This is an introductory finance course that addresses the key decisions and issues faced by senior financial officers in corporations and provides the analytical frameworks and approaches that are employed to resolve these issues. The goal is to ensure all students, regardless of career aspirations, gain an appreciation for the financial issues facing all companies and the analytical tools that are useful in addressing these issues.

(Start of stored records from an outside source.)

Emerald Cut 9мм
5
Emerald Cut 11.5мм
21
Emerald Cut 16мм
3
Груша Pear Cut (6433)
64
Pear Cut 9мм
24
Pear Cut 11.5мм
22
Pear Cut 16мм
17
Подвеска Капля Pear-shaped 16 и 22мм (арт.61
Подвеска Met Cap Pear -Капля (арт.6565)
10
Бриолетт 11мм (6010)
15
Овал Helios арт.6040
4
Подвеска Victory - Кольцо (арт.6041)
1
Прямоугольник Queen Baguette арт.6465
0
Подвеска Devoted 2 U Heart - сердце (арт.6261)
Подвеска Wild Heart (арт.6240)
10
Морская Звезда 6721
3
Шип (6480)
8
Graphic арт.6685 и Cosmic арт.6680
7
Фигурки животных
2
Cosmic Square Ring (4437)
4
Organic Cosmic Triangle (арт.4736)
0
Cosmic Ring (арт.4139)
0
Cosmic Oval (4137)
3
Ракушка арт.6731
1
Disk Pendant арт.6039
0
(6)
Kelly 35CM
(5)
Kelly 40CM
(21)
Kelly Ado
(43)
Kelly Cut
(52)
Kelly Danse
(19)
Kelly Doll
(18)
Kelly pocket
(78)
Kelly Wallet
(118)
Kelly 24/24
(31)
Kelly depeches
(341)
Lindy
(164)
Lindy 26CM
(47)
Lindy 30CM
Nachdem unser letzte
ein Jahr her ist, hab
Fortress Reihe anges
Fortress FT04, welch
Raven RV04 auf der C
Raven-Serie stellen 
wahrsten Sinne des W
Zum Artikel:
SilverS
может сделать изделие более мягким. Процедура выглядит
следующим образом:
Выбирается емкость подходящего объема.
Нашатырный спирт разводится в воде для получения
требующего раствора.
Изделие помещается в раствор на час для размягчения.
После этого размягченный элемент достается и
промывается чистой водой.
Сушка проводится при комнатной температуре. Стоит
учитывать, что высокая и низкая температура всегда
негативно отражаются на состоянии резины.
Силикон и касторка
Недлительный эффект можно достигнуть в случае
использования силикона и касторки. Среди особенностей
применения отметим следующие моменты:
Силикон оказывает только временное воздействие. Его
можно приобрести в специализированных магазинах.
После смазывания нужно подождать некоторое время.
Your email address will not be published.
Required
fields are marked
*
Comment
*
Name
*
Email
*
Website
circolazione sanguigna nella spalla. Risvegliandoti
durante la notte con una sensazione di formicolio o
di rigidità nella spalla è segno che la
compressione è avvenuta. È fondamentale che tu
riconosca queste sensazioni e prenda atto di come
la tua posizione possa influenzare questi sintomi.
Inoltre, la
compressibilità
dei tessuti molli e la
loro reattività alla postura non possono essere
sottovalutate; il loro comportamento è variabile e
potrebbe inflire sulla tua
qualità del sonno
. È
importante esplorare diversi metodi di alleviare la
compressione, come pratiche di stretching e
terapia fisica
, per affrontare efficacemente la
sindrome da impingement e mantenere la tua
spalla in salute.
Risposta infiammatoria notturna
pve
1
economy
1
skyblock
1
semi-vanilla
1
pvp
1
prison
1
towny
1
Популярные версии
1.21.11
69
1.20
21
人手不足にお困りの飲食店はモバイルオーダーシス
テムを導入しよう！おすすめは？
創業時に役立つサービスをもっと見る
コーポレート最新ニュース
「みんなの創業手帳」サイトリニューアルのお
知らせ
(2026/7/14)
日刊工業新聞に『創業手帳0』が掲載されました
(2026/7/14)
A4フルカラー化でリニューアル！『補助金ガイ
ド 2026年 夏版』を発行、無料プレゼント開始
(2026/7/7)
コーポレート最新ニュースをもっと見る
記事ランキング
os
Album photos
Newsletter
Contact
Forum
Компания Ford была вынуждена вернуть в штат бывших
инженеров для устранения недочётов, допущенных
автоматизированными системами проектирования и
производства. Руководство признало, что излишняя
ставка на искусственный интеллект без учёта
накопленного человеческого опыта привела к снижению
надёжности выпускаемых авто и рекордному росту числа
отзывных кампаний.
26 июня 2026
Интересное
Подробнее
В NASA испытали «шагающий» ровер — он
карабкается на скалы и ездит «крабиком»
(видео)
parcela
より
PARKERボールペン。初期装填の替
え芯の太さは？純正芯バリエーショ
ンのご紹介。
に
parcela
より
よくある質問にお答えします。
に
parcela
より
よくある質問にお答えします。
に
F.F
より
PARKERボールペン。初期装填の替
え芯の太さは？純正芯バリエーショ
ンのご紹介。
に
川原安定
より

The major modules in this course are:
- Assessment of financial performance
- Introduction to financial markets and capital raising
- Determination of optimal capital structure
At the end of the assessment of financial performance module, students will be able to:
- Define alternative corporate objectives and explain how a financial manager’s perspective impacts his/her decision-making; and,
- Define major categories of financial ratios and identify signs of organizational strengths and weaknesses using data from financial statements.
At the end of the introduction to financial markets, securities, and alternatives for raising capital module, students will be able to:
- Identify differences between types of financial securities and explain how these differences should affect the desirability of securities from the perspective of organizations (issuers) and investors; and,
- Describe the pattern of promised cash flows arising to investors from debt and equity securities and compute their discounted present values.
At the end of the determination of an optimal capital structure module, students will be able to:
- Identify key capital structure decision-making criteria emerging from Modigliani and Miller’s theory, and evaluate alternative capital structures against those criteria; and,
- Apply scenario analysis to determine the impact of different financing alternatives on an organization’s risk and return.